Before anything else:
I consider myself a European-Caucasian-African-American.
Debate topic one:
Is it possible to be Caucasian and be African-American?
Debate topic two:
If you have to call a black person "African-American" should "African-Americans" have to call white people "European-Caucasian"?
Info on topic three: People in many other countries are "Black" but are not African. A country that is an example of this is Jamaica.
Debate topic three:
Is "African-American" an appropriate term?
You are taking the relative term much too literal. So literal, in fact, you have pushed away its original meaning.
The term African-American was to replace the word Black. During that time things were very edgy that society thought it was more broadly accepyed to differentiate people by Nationality rather than simple skin tone. The minorities did not concede with this practice.
Kind of a semantics debate, but a valid point nonetheless. Another good question: is a white person born in South Africa, that moves to America considered an African American?

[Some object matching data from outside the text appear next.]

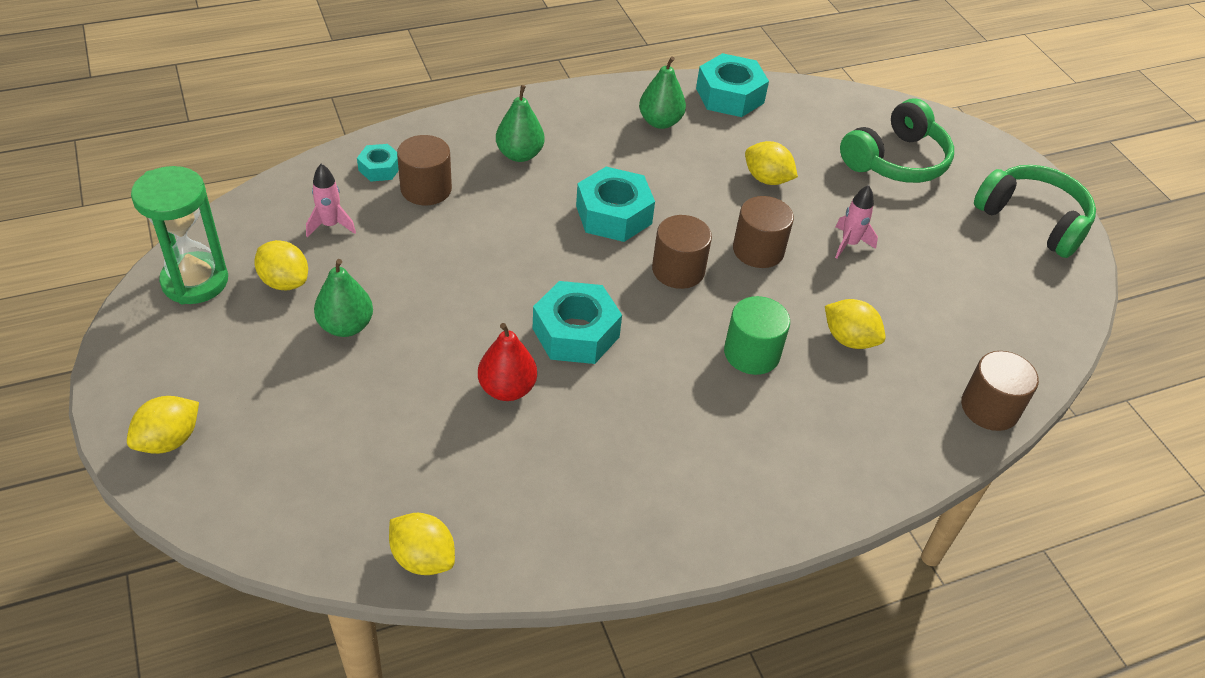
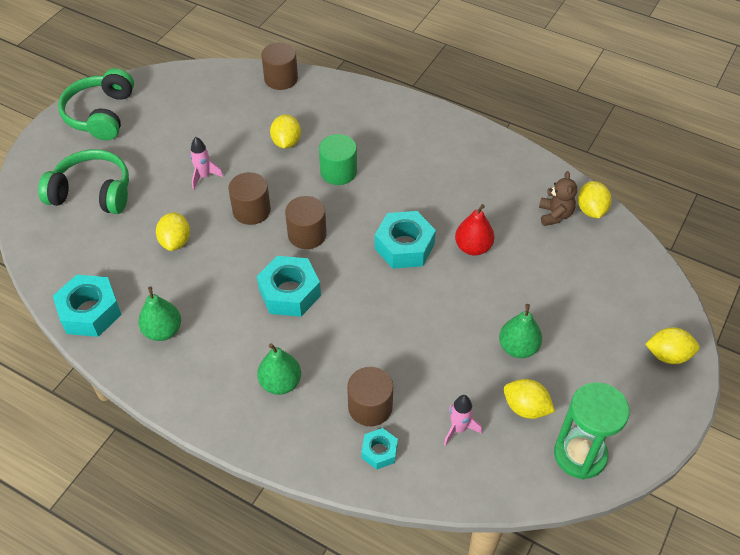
camera: 125 degrees left, 5 degrees up
yellow lemon [254,240,308,291] -> yellow lemon turned 60 degrees counterclockwise [504,379,555,419]
none -> brown teddy bear [539,171,577,226]

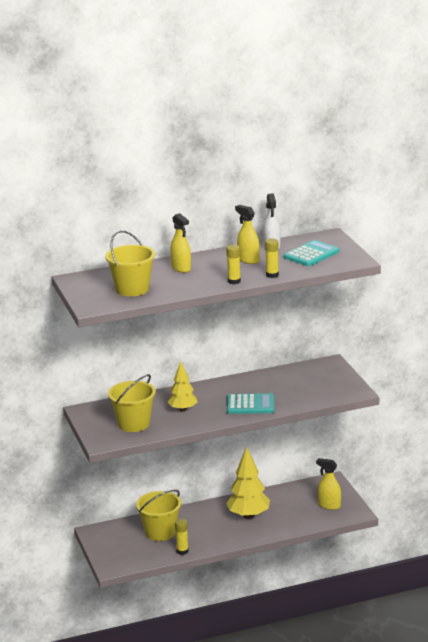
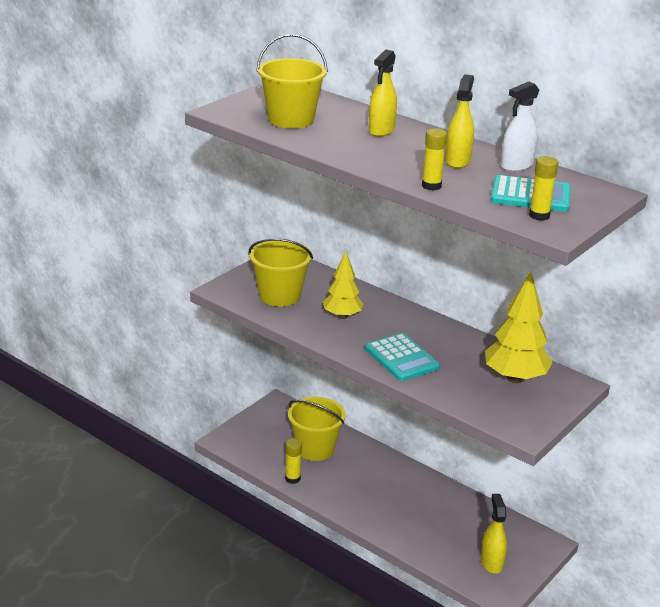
camera: 55 degrees right, 5 degrees up
yellow glue stick [226,245,241,284] -> yellow glue stick moved to [529,156,558,221]
yellow tree [226,446,270,519] -> yellow tree moved to [485,272,552,383]

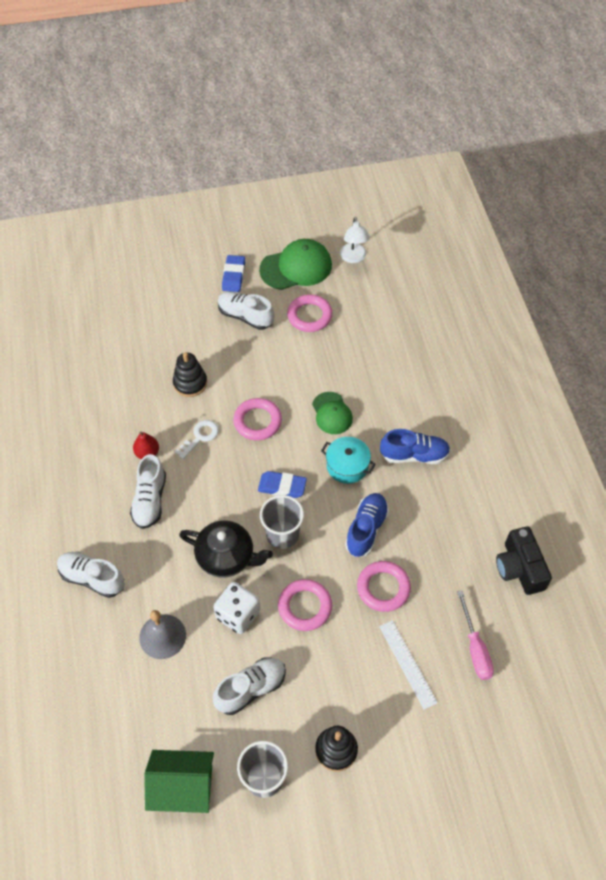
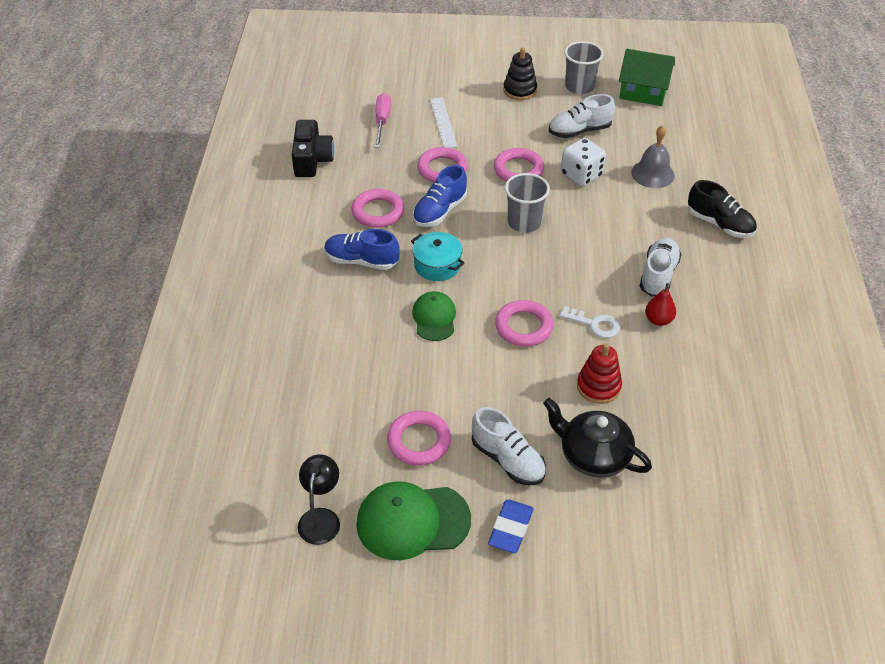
camera: 165 degrees left, 10 degrees down
white shoe [57,552,125,598] -> black shoe [688,180,757,238]
black stacking toy [173,352,207,397] -> red stacking toy [577,343,622,404]
white key [175,420,219,459] -> white key turned 120 degrees counterclockwise [559,306,620,338]
black teapot [179,521,273,577] -> black teapot moved to [543,398,652,478]
blue eraser [258,471,307,498] -> none
white lamp [340,217,370,263] -> black lamp [298,454,340,545]
none -> pink ring [351,189,404,228]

Well according to wikipedia to be an African-American you must meet the following criteria
are citizens or residents of the United States who have at least partial ancestry from any of the native populations of Sub-Saharan Africa and are the direct descendants of enslaved Africans within the boundaries of the present United States
According to that definition if a "black" kids ancestors were not slaves then he/she is not an "African-American". For that reason this definition does not work.
Thats just the original definition, it was later changed to categorize all black people in America for "political correctness"
Since 1977, in an attempt to keep up with changing social opinion, the United States government officially classified black people (revised to black or African American in 1997) as "having origins in any of the black racial groups of Africa."